● **PASSAGE TO READ**:
+++
Survival in the newspaper business: rethinking mass culture

by Yule Heibel on November 16, 2007

Terrific post by CEOs for Cities, Rethinking Mass Culture:

“If the average reading level is eighth grade, in a mass-culture model you want to write to that level and hope you capture the largest demographic segment. And you hope that those below the level will give you a chance. In fact, you aggressively court this group by trying to prove your accessibility. As for the group reading above the level: your strategy for success is “where else are they going to go?” Your paper is probably the only/best/major source of news in your community.”Newspapers have not traditionally been mass market. In fact they were the classic niche subsidy model. The genius of newspapers was that they aggregated lots of mini-content – comics, bridge columns, stock tables, crossword puzzles, the arts, business, sports – and built enough of a combined audience to subsidize the content that otherwise would not have paid for itself.

“…the fact is that the content that journalists think counts most – coverage of city hall, foreign reporting, investigations – does not have a big enough audience to pay for itself on its own.

“Yet somewhere along the way, this idea of niche aggregation slipped away from the local paper and was replaced by the sense that every story ought to be comprehensible by every reader. The problem: in a culture that increasingly offers more and more choice and allows people to get more precisely what they want, when they want, and how they want it, a generalized product that doesn’t specifically satisfy anyone finds its audience erode away. The more general, the more broad, the more “mass culture” a newspaper tries to become, the faster its readers look elsewhere.

“The very things you see newspapers doing to try to bring in new readers… are the things that while they might have worked 20 years ago, don’t today. That’s because the celebutantes get better dish at TMZ and the Live at 5 guys do better fire and missing kids.”

Read the full post here.

And if you are interested in arts news, you can’t do better than ArtsJournal for news and the array of blogs sponsored by ArtsJournal.
+++
● **DATASET CONTENT**:

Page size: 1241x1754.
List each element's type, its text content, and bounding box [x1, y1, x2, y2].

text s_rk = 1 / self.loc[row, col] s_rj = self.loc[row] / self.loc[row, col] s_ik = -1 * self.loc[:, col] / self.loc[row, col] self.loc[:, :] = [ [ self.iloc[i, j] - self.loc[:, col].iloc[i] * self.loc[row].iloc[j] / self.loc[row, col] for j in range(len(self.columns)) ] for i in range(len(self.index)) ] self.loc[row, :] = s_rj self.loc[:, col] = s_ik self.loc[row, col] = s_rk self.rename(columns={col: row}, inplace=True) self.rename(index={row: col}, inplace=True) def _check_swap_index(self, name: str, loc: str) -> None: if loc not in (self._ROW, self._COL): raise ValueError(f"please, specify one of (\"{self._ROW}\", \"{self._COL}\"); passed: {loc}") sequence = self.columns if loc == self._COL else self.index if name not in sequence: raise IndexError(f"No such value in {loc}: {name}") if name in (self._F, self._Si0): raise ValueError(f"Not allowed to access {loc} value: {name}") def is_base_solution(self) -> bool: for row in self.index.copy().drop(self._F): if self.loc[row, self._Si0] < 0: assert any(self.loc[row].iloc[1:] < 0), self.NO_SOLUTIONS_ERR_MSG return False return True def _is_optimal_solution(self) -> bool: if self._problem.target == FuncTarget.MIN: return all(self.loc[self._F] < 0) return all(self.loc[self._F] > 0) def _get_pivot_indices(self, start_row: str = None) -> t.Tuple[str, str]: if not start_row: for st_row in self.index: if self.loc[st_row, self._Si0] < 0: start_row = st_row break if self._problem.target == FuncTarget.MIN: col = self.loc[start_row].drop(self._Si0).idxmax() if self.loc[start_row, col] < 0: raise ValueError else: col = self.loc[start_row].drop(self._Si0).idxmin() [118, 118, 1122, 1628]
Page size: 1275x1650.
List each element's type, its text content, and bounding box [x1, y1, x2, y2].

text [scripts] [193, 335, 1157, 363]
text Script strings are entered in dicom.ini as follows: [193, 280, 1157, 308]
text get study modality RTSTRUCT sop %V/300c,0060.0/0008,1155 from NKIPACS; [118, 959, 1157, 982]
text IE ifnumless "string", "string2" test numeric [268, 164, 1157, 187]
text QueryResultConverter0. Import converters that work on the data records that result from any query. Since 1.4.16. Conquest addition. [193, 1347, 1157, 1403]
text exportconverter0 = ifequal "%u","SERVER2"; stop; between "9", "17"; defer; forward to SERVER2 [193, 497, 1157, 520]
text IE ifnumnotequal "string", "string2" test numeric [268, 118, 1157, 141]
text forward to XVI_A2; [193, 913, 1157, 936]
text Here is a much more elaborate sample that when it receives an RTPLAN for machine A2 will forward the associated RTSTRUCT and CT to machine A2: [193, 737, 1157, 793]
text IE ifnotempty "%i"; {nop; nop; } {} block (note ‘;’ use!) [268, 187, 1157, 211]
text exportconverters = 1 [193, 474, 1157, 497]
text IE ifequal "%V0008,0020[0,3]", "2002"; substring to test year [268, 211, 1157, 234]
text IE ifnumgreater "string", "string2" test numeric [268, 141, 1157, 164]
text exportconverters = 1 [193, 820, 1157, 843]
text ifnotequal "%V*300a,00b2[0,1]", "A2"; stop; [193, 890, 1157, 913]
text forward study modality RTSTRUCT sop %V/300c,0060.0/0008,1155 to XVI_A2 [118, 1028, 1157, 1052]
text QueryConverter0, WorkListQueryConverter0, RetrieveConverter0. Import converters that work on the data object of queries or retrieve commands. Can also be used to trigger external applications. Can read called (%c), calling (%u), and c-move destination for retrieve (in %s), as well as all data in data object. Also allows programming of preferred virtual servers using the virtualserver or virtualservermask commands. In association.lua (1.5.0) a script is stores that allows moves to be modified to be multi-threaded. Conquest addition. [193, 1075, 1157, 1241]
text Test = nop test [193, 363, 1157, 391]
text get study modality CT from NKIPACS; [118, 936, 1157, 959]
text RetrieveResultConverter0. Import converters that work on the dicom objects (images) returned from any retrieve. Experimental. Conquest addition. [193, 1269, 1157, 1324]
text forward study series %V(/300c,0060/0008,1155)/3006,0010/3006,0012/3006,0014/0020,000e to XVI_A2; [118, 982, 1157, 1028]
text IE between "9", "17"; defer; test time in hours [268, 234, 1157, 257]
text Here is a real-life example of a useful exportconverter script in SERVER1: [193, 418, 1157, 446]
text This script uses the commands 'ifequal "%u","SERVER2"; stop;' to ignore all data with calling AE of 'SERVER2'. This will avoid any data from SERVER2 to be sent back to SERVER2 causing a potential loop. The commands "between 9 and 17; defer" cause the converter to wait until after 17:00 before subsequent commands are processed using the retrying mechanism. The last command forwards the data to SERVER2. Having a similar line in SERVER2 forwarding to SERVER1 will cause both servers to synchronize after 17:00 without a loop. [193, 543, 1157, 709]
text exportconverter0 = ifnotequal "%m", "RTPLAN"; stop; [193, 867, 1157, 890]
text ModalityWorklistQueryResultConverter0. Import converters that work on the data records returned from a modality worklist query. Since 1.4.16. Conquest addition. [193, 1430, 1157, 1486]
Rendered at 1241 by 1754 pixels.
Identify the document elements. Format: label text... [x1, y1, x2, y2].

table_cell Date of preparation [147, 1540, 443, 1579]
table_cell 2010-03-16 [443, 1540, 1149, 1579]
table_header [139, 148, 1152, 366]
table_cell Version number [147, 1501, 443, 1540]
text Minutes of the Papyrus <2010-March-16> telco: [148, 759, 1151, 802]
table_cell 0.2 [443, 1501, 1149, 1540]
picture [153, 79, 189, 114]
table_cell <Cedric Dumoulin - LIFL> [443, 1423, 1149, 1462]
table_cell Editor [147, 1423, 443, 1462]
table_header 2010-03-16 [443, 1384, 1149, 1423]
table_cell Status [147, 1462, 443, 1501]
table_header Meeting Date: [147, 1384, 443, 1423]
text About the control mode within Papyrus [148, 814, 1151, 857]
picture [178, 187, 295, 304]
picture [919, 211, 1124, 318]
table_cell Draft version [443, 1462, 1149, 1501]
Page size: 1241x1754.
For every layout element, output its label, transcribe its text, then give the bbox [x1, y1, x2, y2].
+++
In the post on survival in the newspaper business, which kinds of coverage does it say journalists think count most?

● **COMPLETED EXERCISE**:
Coverage of city hall, foreign reporting, and investigations.